Pourquoi la spiritualité tient-elle une aussi grande place dans le roman ?

J’ai écrit Rouge impératrice après avoir animé un atelier d’écriture ici au Togo où j’habite. Il réunissait des jeunes gens autour de la question de la libération de l’Afrique, ils ont produit des textes dans lesquels ils imaginaient l’Afrique du futur. Le roman contient les éléments qui revenaient le plus dans tous les textes : la question du panafricanisme donc du fédéralisme africain, mais aussi la question de la spiritualité, qui pour eux devrait tenir une place importante dans la société. J’ai essayé de voir comment ce serait possible, quels aspects de la spiritualité devaient irriguer le quotidien des gens et comment on pouvait envisager de s’en servir, y compris pour gouverner. Ce sont des questions qui m’intéressent aussi sur le plan personnel.


Le roman raconte une histoire d’amour heureuse, c’est par là qu’il commence. C’est une histoire d’amour entre un homme et une femme, tous les deux sont noirs et d’âge mûr.

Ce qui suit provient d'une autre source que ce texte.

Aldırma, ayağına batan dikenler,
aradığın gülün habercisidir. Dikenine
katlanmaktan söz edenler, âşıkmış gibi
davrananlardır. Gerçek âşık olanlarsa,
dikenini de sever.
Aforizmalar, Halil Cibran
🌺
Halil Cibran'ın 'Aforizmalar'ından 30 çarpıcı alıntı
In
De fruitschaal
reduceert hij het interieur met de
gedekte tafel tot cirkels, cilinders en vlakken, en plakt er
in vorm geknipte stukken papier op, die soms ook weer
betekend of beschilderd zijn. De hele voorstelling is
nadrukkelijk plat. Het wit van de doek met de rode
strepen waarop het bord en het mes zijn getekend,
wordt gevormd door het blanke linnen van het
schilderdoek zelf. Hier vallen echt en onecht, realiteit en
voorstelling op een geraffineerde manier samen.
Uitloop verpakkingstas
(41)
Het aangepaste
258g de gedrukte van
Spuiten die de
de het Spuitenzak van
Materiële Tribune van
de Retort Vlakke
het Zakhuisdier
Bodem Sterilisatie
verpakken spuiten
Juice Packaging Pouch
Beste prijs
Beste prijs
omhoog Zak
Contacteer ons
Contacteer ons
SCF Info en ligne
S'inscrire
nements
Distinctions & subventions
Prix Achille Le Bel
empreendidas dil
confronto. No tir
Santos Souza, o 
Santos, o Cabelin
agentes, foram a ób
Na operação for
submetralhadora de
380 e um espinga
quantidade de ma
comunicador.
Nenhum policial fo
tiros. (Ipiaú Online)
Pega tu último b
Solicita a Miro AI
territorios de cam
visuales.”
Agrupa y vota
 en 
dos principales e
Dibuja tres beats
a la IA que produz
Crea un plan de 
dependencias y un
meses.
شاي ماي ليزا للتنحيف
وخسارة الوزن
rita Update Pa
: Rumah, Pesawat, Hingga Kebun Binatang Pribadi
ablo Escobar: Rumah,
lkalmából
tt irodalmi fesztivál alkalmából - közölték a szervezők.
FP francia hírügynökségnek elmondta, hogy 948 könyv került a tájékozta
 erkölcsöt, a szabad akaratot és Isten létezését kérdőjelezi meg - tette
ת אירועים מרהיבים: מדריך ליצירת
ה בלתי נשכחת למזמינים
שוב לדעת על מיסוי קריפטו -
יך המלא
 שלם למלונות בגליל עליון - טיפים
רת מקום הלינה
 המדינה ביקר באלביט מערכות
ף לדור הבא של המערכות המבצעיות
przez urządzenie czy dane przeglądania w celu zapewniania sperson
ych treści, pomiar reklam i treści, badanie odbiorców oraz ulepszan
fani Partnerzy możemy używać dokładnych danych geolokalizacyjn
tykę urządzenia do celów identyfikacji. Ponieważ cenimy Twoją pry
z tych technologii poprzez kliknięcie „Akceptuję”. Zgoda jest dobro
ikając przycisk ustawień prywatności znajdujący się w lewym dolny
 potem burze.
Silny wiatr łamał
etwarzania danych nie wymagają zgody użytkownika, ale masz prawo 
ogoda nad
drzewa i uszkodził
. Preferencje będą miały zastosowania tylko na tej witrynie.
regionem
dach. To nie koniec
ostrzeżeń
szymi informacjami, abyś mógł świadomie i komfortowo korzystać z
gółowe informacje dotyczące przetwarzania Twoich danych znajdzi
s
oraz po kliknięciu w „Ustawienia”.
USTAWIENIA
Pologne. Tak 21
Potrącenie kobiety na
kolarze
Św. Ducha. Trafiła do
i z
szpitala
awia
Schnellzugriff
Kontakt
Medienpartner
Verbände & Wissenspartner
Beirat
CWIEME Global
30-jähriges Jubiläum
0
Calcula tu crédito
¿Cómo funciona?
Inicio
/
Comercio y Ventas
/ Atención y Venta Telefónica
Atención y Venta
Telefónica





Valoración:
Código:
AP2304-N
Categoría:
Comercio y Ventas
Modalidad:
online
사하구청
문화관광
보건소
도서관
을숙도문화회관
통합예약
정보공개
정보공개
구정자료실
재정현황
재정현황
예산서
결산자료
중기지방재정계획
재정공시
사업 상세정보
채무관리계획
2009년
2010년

Ils sont dans ma tranche d’âge, il faut bien se servir soi-même.


Est-ce subversif ?

C’était une manière de subvertir le fait que les contes de fée nous présentent toujours des personnages très jeunes voire adolescents. J’espère qu’on a droit à l’amour à tout âge. Et plus sérieusement, il est très rare qu’on lise des textes dans lesquels l’Afrique incarne à la fois la puissance et l’amour. Or l’amour est au cœur de nos vies comme c’est le cas dans le monde entier, c’est ce qui rythme l’existence humaine. C’est tout simplement un élément important du vécu humain et pour une fois, je voulais que ce ne soit pas dysfonctionnel. Les auteurs africains créent peu de couples d’amoureux. Ils peuvent parler de sexe mais alors plutôt de gens qui vont voir des prostituées, ce n’est pas la sexualité réjouissante de gens qui s’aiment. J’avais envie de nous montrer tel que nous sommes aussi. Quand j’ai commencé à écrire ce roman, j’imaginais ma série télévisée africaine idéale. Il y aurait forcément une histoire d’amour, des histoires de rivalités, plein de rebondissements : Rouge impératrice, c’est une histoire politique qui s’écrit avec des gens qui ont aussi un cœur et une vie intime.

 

Cette interview a été réalisée par Adèle Cailleteau (iz3w).